Chart performance for "You Will Be Found" (Sam Smith and Summer Walker version)
| Chart (2021) | Peak position |
|---|---|
| New Zealand Hot Singles (RMNZ) | 28 |

== Cover versions ==
- In 2016, a few months before the musical opened on Broadway, Cynthia Erivo performed the song with Pasek and Paul at the 2nd Annual Elsie Fest.
- In 2017, BYU Vocal Point released a music video cover of the song, which was viewed over 5 million times on YouTube as of 2021.
- In 2017, the song was parodied as part of "Broadway Bound", the opening number of the 71st Tony Awards, which began with host Kevin Spacey dressed in Evan Hansen's iconic blue-striped polo and arm cast.
- In 2017, a cover of the song by Thomas Sanders, Robyn Adele Anderson and Von Smith was released on YouTube.
- In 2017, the One Voice Children's Choir released an anti-bullying video set to their rendition of the song.
- In 2018, Ben Platt and Lin-Manuel Miranda recorded a charity single mash-up of this song and "The Story of Tonight" from Hamilton, entitled "Found/Tonight", with the proceeds partially donated to the March for Our Lives anti-gun violence movement.
- In 2018, Utah-based and family-owned production company Working with Lemons released a cinematic music video of the song, featuring Porter Bagley as Evan Hansen.
  - This version was used in 2019 on Season 14 of NBC's America's Got Talent to underscore Heidi Klum using her golden buzzer to send 12-year-old Luke Islam to the live shows, where he would eventually perform the song himself during the Quarterfinals.
- In 2018, Peter Hollens recorded an a cappella medley of this song and two other songs from the musical, "Waving Through a Window" and "For Forever", and released it on YouTube.
  - He would revisit the song in 2020 when he released a separate a cappella cover of the song on YouTube.
- In 2019, The Bostonians recorded the song for their album, Dropping a Hat.
- In 2020, Jim Brickman recorded the song as the lead single of his Broadway album, Brickman on Broadway.
- In 2020, internet personality Nick Pitera released an a cappella cover of the song.
- In 2020, Voctave recorded the song for their album, The Corner of Broadway and Main Street, Vol. 2.
- In 2020, actor Hugh Jackman posted a video of himself singing the song while social distancing at home on Twitter.
- In 2021, the song was performed as the finale of that year's virtual edition of Broadway Backwards.

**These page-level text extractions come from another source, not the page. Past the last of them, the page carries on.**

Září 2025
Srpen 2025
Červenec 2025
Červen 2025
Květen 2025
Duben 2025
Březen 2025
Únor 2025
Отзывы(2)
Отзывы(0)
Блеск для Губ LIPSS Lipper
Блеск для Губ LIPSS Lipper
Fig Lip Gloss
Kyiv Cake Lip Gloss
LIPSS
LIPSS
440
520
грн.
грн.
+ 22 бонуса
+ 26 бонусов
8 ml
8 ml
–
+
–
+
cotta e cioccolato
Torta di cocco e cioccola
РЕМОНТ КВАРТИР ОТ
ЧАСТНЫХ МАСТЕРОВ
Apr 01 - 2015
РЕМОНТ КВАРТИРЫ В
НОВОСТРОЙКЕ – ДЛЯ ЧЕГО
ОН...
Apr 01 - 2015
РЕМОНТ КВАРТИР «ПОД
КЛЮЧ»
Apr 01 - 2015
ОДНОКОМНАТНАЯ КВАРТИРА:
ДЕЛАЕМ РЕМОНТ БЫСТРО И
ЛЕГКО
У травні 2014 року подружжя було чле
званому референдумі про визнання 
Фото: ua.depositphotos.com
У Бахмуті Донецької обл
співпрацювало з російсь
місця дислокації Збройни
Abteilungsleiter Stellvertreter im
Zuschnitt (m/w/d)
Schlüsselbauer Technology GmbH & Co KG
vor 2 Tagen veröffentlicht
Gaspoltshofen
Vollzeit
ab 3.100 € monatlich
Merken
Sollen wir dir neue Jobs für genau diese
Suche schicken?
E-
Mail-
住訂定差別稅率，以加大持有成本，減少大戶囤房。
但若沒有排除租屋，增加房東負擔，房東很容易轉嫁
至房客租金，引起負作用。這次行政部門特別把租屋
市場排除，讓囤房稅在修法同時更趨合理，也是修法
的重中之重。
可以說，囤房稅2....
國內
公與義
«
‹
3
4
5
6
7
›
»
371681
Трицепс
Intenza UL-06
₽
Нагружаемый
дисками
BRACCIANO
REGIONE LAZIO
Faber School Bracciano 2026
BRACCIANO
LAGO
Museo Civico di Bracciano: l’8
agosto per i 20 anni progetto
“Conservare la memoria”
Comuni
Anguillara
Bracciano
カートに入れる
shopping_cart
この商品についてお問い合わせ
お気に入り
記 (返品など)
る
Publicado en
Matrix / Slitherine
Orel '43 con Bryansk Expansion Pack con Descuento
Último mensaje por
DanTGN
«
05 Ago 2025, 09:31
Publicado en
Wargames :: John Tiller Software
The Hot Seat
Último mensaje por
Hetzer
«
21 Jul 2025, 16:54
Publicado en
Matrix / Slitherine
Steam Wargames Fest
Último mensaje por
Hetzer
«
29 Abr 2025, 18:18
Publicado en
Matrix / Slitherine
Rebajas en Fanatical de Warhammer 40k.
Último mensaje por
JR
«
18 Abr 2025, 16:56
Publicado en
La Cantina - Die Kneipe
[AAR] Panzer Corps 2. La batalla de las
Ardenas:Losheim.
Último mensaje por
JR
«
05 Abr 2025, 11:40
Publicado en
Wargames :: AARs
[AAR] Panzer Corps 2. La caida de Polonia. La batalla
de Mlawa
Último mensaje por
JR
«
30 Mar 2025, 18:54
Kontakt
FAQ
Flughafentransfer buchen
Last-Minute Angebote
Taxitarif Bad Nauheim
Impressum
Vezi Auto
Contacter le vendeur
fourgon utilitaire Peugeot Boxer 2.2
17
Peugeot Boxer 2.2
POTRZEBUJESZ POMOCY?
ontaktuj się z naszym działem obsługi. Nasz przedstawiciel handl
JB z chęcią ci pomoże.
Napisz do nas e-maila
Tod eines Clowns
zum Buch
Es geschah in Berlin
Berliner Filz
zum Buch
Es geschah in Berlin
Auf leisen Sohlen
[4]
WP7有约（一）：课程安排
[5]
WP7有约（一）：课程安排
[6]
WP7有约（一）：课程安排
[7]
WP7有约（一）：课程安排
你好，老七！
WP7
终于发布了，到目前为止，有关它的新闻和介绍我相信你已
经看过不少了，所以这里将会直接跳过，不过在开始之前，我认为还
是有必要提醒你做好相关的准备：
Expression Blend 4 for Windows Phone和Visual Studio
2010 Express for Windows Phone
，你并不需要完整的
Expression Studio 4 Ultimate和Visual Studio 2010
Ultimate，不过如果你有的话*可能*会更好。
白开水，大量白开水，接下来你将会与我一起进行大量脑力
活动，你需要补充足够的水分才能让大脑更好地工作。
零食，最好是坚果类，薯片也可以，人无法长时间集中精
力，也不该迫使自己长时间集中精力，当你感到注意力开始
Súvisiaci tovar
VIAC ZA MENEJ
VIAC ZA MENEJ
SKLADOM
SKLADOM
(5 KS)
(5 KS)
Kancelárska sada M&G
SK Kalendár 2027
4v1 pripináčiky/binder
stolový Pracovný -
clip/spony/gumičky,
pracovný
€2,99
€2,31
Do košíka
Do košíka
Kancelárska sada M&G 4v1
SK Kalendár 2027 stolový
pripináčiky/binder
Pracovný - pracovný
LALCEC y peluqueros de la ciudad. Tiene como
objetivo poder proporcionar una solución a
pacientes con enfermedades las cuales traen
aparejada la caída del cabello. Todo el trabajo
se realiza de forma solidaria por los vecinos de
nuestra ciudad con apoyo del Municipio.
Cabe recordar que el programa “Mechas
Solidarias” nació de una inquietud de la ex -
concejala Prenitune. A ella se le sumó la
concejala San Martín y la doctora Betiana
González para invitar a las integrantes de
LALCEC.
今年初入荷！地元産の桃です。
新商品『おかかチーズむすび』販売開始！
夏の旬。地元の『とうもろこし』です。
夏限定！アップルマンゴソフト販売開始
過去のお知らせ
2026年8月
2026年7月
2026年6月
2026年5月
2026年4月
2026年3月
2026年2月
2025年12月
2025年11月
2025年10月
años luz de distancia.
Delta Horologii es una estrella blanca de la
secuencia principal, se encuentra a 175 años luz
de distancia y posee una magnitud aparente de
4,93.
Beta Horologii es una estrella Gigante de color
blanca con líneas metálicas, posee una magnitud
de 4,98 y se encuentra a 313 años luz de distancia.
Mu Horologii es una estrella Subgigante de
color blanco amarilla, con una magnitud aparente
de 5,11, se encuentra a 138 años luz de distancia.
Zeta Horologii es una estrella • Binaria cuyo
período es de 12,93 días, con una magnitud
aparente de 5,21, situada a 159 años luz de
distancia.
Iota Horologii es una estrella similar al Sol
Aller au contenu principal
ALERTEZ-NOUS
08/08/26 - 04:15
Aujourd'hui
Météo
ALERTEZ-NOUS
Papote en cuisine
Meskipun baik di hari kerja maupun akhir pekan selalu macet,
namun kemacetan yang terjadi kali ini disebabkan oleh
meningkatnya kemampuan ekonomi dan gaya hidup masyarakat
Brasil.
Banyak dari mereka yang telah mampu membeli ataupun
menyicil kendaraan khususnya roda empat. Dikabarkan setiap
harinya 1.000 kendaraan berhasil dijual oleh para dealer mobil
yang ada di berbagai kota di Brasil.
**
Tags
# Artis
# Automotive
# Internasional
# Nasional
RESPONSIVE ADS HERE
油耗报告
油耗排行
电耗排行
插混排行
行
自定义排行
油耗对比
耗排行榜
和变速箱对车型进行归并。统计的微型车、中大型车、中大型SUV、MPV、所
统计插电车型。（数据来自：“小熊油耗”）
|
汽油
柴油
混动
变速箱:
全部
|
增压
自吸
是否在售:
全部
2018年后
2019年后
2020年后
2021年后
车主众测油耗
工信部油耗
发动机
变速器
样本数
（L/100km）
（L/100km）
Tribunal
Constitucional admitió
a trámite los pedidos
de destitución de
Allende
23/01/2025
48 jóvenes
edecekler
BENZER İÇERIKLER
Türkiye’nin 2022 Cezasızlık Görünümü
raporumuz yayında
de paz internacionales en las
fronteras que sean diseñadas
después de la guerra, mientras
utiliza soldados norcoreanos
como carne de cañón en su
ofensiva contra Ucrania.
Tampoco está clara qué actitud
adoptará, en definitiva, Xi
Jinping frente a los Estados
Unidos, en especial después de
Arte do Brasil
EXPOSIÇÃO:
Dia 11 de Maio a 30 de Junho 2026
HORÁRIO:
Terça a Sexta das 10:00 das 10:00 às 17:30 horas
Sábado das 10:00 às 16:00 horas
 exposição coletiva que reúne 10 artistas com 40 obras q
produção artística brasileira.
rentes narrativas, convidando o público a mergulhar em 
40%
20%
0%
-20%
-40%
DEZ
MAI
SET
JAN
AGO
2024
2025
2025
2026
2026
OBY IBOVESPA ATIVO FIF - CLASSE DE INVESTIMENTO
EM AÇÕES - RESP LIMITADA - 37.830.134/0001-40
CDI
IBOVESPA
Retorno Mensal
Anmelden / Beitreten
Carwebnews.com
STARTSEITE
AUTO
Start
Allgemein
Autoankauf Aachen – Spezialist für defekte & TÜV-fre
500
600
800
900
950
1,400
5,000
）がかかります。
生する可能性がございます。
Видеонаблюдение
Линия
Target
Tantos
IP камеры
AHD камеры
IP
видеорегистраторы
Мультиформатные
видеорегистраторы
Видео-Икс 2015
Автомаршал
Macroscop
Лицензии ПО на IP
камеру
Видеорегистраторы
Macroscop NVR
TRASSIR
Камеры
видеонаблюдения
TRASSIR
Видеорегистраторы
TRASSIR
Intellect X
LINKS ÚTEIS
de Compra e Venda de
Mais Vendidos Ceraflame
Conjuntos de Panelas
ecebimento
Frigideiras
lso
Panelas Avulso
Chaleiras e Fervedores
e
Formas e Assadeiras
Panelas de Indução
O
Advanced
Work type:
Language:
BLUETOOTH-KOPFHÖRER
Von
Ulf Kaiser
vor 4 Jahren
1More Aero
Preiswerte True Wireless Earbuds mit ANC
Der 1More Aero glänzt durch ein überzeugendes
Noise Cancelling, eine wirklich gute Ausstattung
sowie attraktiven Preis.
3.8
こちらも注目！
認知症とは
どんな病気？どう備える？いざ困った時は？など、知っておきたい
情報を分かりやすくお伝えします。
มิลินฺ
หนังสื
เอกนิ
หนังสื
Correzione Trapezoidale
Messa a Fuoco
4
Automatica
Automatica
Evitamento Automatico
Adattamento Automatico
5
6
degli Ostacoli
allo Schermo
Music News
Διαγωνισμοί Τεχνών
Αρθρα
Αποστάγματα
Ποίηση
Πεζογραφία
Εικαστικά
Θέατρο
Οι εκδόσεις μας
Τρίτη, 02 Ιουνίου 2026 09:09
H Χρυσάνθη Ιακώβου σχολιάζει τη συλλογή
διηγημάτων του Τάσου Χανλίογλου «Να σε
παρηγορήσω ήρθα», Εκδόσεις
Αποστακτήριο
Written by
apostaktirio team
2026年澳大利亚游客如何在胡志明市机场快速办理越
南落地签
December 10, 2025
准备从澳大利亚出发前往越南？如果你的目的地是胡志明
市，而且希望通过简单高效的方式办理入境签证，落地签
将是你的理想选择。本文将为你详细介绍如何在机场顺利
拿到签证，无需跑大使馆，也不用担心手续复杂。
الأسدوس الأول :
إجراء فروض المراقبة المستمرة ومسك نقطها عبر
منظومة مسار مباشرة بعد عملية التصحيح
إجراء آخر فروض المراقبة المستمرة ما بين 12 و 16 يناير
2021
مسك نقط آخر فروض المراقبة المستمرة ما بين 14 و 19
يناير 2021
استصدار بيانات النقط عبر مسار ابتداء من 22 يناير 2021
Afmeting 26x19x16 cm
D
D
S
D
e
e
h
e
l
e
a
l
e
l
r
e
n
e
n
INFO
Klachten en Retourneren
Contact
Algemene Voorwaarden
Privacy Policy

This version was performed by Jenn Colella, Jay Armstrong Johnson, Amy Adams (who plays Cynthia Murphy in the 2021 film adaptation), James Monroe Iglehart, Cheyenne Jackson, L Morgan Lee, Raymond J. Lee, Telly Leung, Eric McCormack, Debra Messing, Ruthie Ann Miles, Brian Stokes Mitchell, Jessie Mueller, Kelli O'Hara, Karen Olivo, Bernadette Peters and Elizabeth Stanley.
- In 2021, Mat and Savanna Shaw covered the song for their album, Stand by Me.
- In 2021, Jennifer Nettles recorded the song for her album, Always Like New.
- In 2021, the Northwell Health Nurse Choir performed the song during Season 16 of America's Got Talent.
- In 2021, Joshua Vacanti performed the song during Season 21 of The Voice.
- In 2022, Natalie Grant and Cory Asbury collaborated on a cover of the song based on Sam Smith and Summer Walker's version and released it as a single.